Saved entries
-------

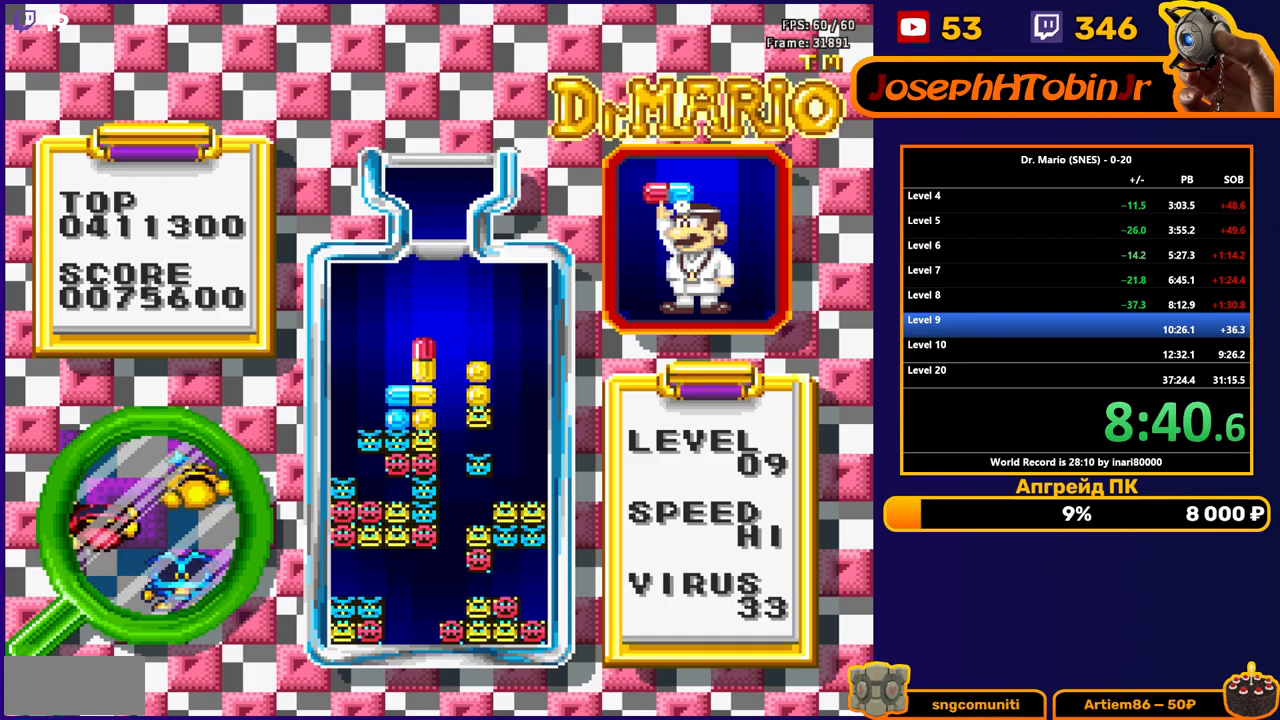
{"buttons": ["DPAD_DOWN"], "events": [[100, "DPAD_DOWN", "up"], [483, "DPAD_DOWN", "down"]]}
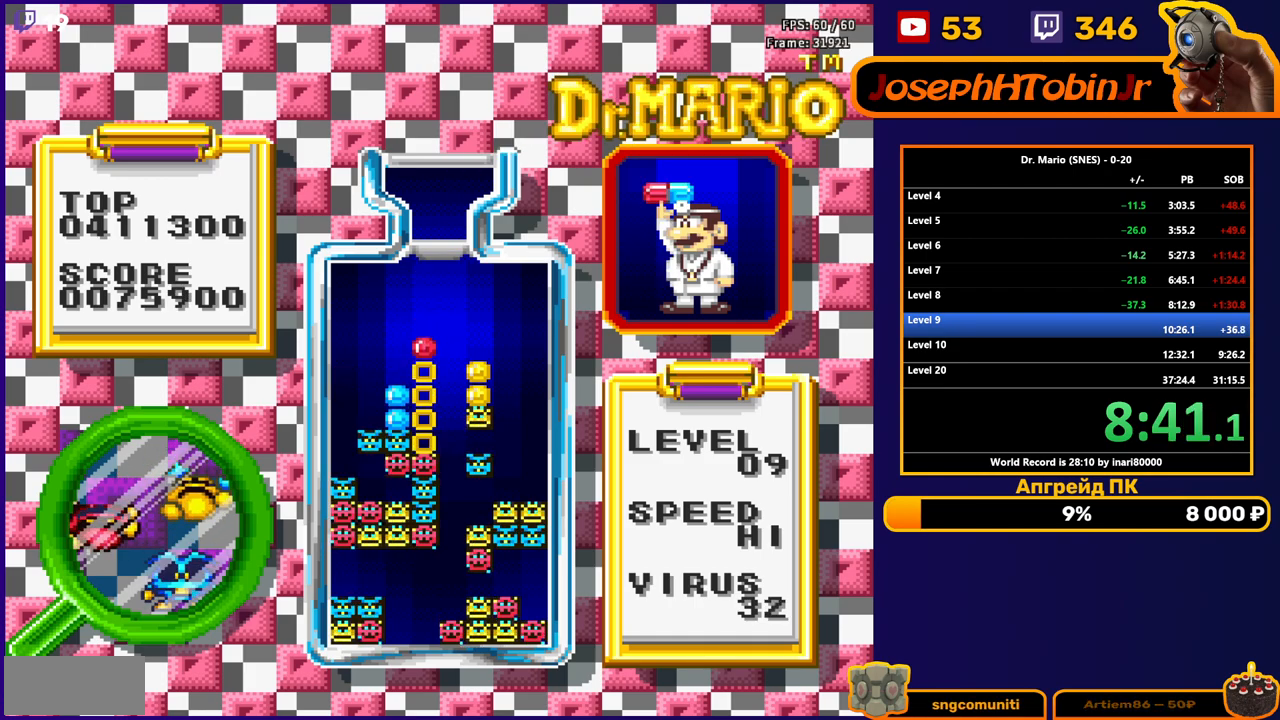
{"buttons": [], "events": [[133, "DPAD_DOWN", "up"], [183, "DPAD_DOWN", "down"], [367, "DPAD_DOWN", "up"]]}
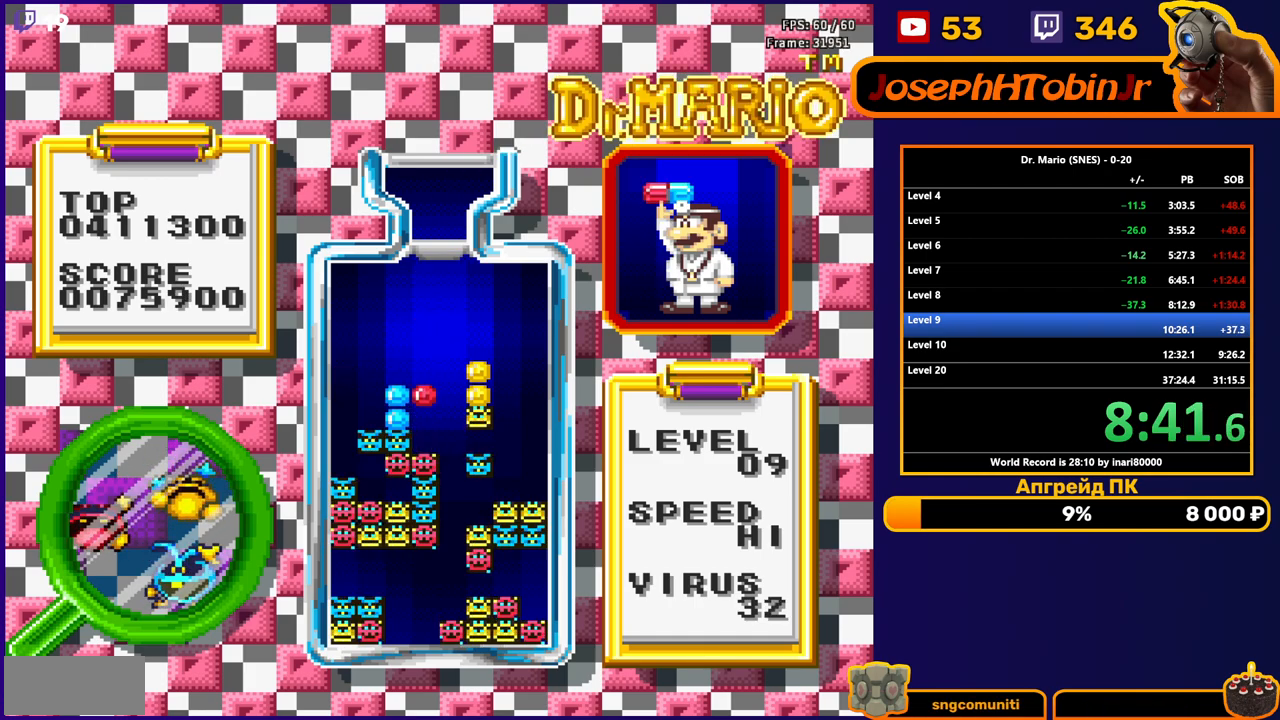
{"buttons": [], "events": []}
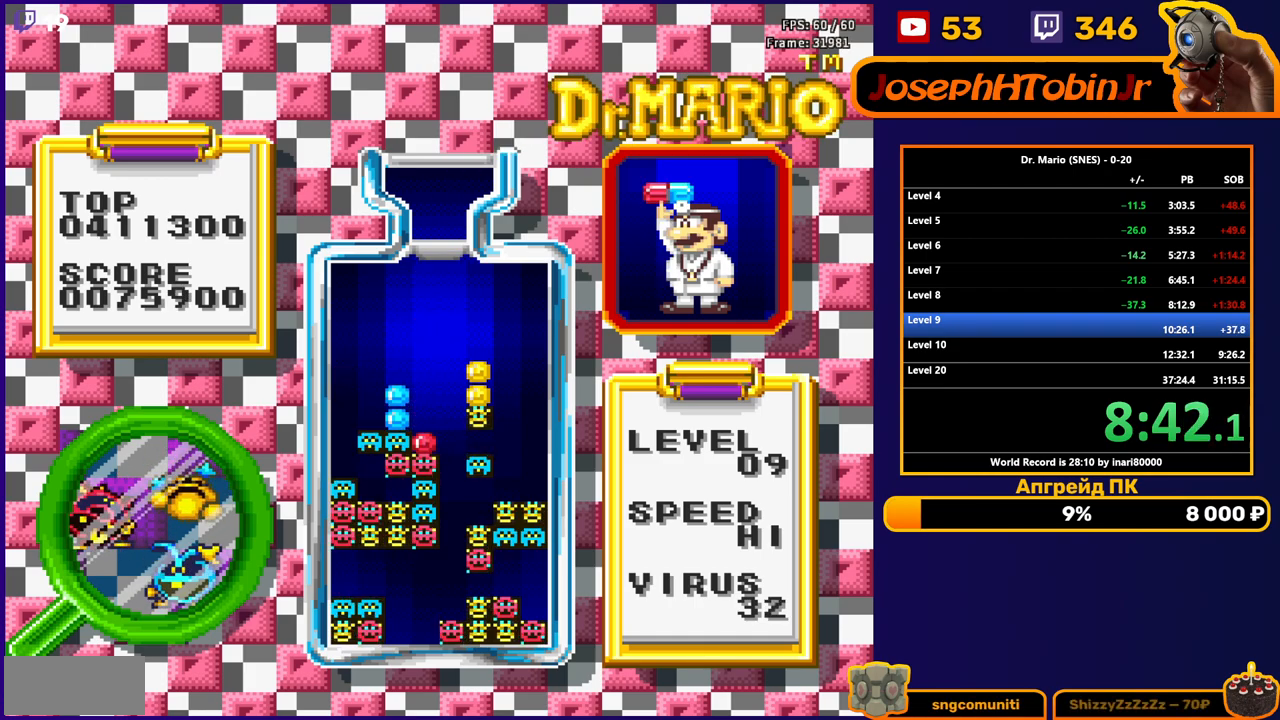
{"buttons": ["DPAD_LEFT"], "events": [[467, "DPAD_LEFT", "down"]]}
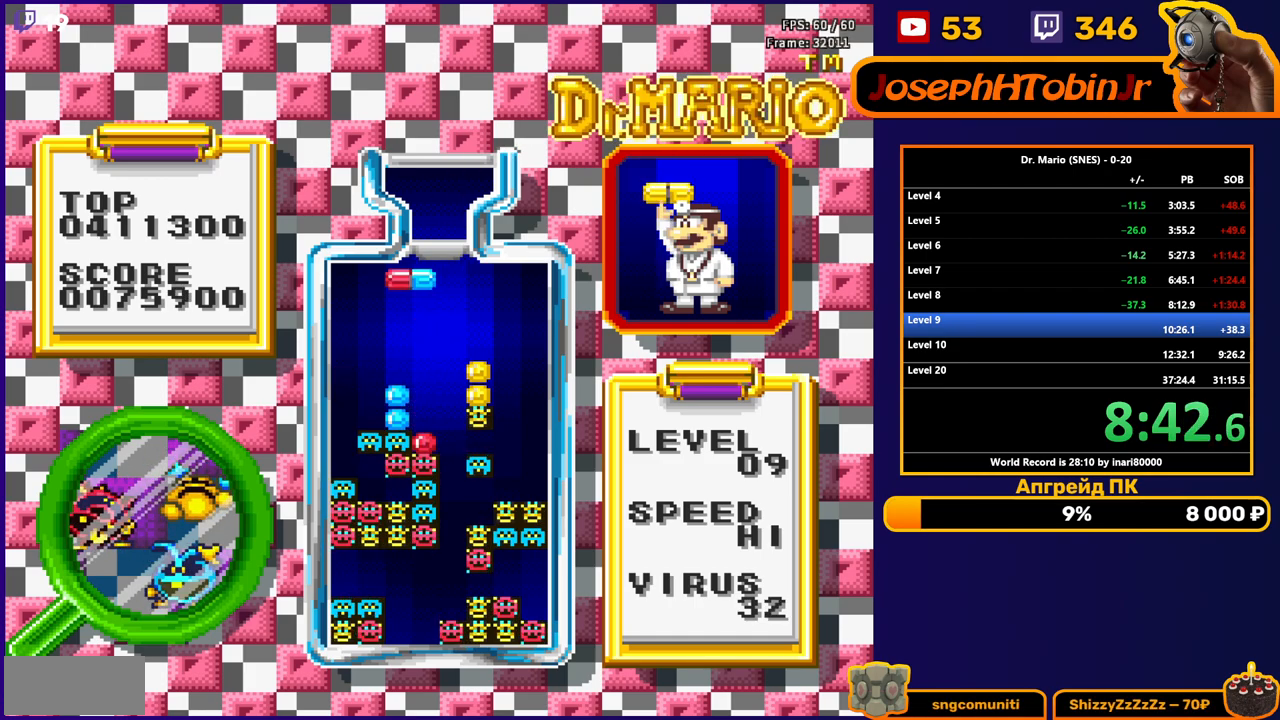
{"buttons": [], "events": [[33, "B", "down"], [33, "DPAD_LEFT", "up"], [133, "B", "up"], [167, "B", "down"], [200, "DPAD_DOWN", "down"], [267, "B", "up"], [483, "DPAD_DOWN", "up"]]}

-------

■ **What to do**: Repeat the entries above exactly and skip the images.

■ **Your response**:
{"buttons": ["DPAD_DOWN"], "events": [[100, "DPAD_DOWN", "up"], [483, "DPAD_DOWN", "down"]]}
{"buttons": [], "events": [[133, "DPAD_DOWN", "up"], [183, "DPAD_DOWN", "down"], [367, "DPAD_DOWN", "up"]]}
{"buttons": [], "events": []}
{"buttons": ["DPAD_LEFT"], "events": [[467, "DPAD_LEFT", "down"]]}
{"buttons": [], "events": [[33, "B", "down"], [33, "DPAD_LEFT", "up"], [133, "B", "up"], [167, "B", "down"], [200, "DPAD_DOWN", "down"], [267, "B", "up"], [483, "DPAD_DOWN", "up"]]}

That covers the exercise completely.